▸ **To do**
Go through the listing below and repeat it exactly, omitting each picture.

▸ **Recorded data**
++++++++++

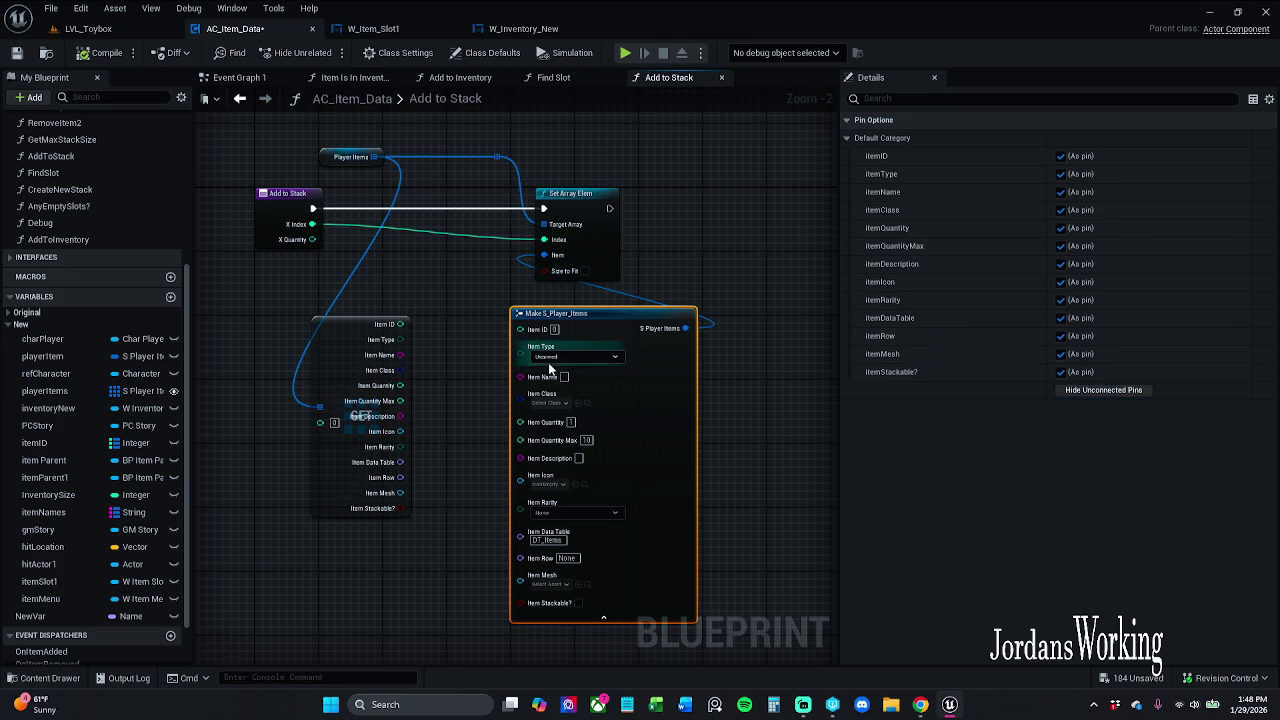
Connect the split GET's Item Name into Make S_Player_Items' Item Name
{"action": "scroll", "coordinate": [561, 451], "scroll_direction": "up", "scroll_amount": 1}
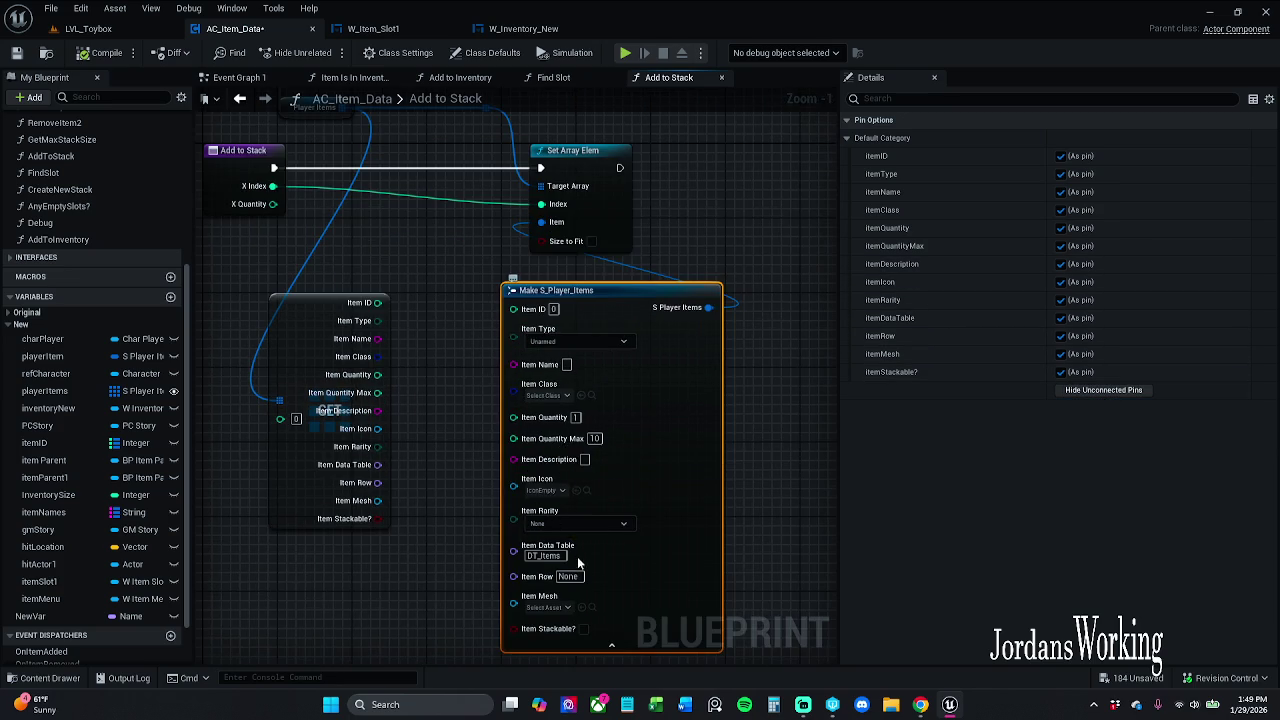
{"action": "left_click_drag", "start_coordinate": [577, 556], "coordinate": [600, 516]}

++++++++++

▸ **Exercise solution**
Connect the split GET's Item Name into Make S_Player_Items' Item Name
{"action": "scroll", "coordinate": [561, 451], "scroll_direction": "up", "scroll_amount": 1}
{"action": "left_click_drag", "start_coordinate": [577, 556], "coordinate": [600, 516]}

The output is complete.